*** Opening Data extracts ***

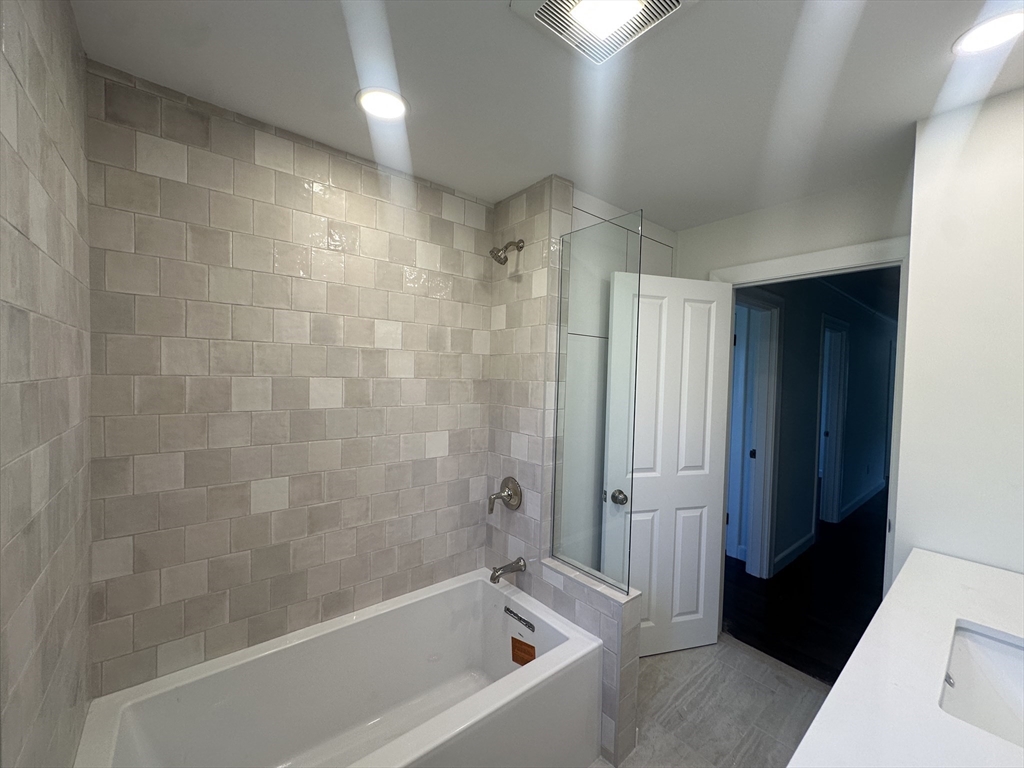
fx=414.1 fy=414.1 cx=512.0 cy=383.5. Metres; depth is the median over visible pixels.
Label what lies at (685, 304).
door
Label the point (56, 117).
left tiled wall
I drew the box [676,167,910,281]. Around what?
door wall
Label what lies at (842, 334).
hallway door frame
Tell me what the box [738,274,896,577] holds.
hallway wall
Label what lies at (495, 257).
shower head
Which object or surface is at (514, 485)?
shower valve
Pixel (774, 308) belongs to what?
hallway door frame
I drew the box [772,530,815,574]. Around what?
hallway baseboard
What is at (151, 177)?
tiled back wall
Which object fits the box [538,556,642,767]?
half wall
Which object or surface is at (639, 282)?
glass panel
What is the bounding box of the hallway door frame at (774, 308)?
[725,285,784,577]
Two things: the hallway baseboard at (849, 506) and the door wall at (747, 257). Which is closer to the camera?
the door wall at (747, 257)
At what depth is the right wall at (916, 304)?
1.34 m
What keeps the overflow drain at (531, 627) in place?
attached to the bathtub
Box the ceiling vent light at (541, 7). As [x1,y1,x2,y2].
[510,0,693,64]
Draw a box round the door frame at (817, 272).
[707,236,910,636]
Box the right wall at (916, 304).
[893,85,1023,581]
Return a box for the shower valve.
[488,476,522,513]
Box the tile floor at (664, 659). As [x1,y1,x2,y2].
[592,634,831,767]
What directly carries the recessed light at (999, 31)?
in the ceiling at (832, 181)
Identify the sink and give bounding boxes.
[939,624,1023,747]
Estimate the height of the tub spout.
0.086 m
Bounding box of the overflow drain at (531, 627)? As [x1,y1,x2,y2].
[503,605,535,632]
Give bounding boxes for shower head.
[489,238,524,266]
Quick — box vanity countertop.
[789,548,1023,767]
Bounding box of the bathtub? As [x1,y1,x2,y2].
[72,568,602,767]
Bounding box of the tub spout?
[489,557,525,583]
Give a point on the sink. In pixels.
(1001, 663)
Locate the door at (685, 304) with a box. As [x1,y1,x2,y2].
[603,267,733,657]
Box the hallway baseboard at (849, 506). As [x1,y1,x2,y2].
[832,478,884,522]
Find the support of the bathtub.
on the tile floor at (664, 659)
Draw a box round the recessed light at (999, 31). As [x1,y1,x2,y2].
[952,8,1023,55]
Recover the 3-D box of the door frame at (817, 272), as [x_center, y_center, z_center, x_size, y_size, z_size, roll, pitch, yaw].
[1.460,0.442,2.126,0.150,2.143,0.890,0,2,-40]
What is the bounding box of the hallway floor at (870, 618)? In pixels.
[723,483,886,687]
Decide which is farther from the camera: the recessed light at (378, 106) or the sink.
the recessed light at (378, 106)
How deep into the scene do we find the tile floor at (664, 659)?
1.90 m
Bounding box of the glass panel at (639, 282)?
[553,209,642,595]
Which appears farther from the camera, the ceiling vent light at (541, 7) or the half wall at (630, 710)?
the half wall at (630, 710)
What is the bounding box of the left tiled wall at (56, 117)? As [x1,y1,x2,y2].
[0,0,94,767]
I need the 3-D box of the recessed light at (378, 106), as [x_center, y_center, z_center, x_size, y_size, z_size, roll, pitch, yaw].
[-0.440,-0.945,1.402,0.178,0.008,0.179,0,2,-40]
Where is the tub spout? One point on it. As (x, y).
(495, 573)
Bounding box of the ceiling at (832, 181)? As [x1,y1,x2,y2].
[71,0,1023,229]
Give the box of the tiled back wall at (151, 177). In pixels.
[83,62,491,696]
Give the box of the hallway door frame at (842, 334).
[816,314,849,524]
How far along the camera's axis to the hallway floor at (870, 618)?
2.87 m
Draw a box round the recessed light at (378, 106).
[355,87,408,120]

*** Closing Data extracts ***

> What is needed: Omit the pictures. Repeat the rest of the data exactly.

> Finished task:
fx=414.1 fy=414.1 cx=512.0 cy=383.5. Metres; depth is the median over visible pixels.
Label what lies at (685, 304).
door
Label the point (56, 117).
left tiled wall
I drew the box [676,167,910,281]. Around what?
door wall
Label what lies at (842, 334).
hallway door frame
Tell me what the box [738,274,896,577] holds.
hallway wall
Label what lies at (495, 257).
shower head
Which object or surface is at (514, 485)?
shower valve
Pixel (774, 308) belongs to what?
hallway door frame
I drew the box [772,530,815,574]. Around what?
hallway baseboard
What is at (151, 177)?
tiled back wall
Which object fits the box [538,556,642,767]?
half wall
Which object or surface is at (639, 282)?
glass panel
What is the bounding box of the hallway door frame at (774, 308)?
[725,285,784,577]
Two things: the hallway baseboard at (849, 506) and the door wall at (747, 257). Which is closer to the camera?
the door wall at (747, 257)
At what depth is the right wall at (916, 304)?
1.34 m
What keeps the overflow drain at (531, 627) in place?
attached to the bathtub
Box the ceiling vent light at (541, 7). As [x1,y1,x2,y2].
[510,0,693,64]
Draw a box round the door frame at (817, 272).
[707,236,910,636]
Box the right wall at (916, 304).
[893,85,1023,581]
Return a box for the shower valve.
[488,476,522,513]
Box the tile floor at (664, 659). As [x1,y1,x2,y2].
[592,634,831,767]
What directly carries the recessed light at (999, 31)?
in the ceiling at (832, 181)
Identify the sink and give bounding boxes.
[939,624,1023,747]
Estimate the height of the tub spout.
0.086 m
Bounding box of the overflow drain at (531, 627)? As [x1,y1,x2,y2].
[503,605,535,632]
Give bounding boxes for shower head.
[489,238,524,266]
Quick — box vanity countertop.
[789,548,1023,767]
Bounding box of the bathtub? As [x1,y1,x2,y2].
[72,568,602,767]
Bounding box of the tub spout?
[489,557,525,583]
Give a point on the sink. In pixels.
(1001, 663)
Locate the door at (685, 304) with a box. As [x1,y1,x2,y2].
[603,267,733,657]
Box the hallway baseboard at (849, 506). As [x1,y1,x2,y2].
[832,478,884,522]
Find the support of the bathtub.
on the tile floor at (664, 659)
Draw a box round the recessed light at (999, 31). As [x1,y1,x2,y2].
[952,8,1023,55]
Recover the 3-D box of the door frame at (817, 272), as [x_center, y_center, z_center, x_size, y_size, z_size, roll, pitch, yaw].
[1.460,0.442,2.126,0.150,2.143,0.890,0,2,-40]
What is the bounding box of the hallway floor at (870, 618)? In pixels.
[723,483,886,687]
Decide which is farther from the camera: the recessed light at (378, 106) or the sink.
the recessed light at (378, 106)
How deep into the scene do we find the tile floor at (664, 659)?
1.90 m
Bounding box of the glass panel at (639, 282)?
[553,209,642,595]
Which appears farther from the camera, the ceiling vent light at (541, 7) or the half wall at (630, 710)?
the half wall at (630, 710)
What is the bounding box of the left tiled wall at (56, 117)? As [x1,y1,x2,y2].
[0,0,94,767]
I need the 3-D box of the recessed light at (378, 106), as [x_center, y_center, z_center, x_size, y_size, z_size, roll, pitch, yaw].
[-0.440,-0.945,1.402,0.178,0.008,0.179,0,2,-40]
Where is the tub spout? One point on it. As (x, y).
(495, 573)
Bounding box of the ceiling at (832, 181)? As [x1,y1,x2,y2].
[71,0,1023,229]
Give the box of the tiled back wall at (151, 177). In pixels.
[83,62,491,696]
Give the box of the hallway door frame at (842, 334).
[816,314,849,524]
How far along the camera's axis to the hallway floor at (870, 618)?
2.87 m
Draw a box round the recessed light at (378, 106).
[355,87,408,120]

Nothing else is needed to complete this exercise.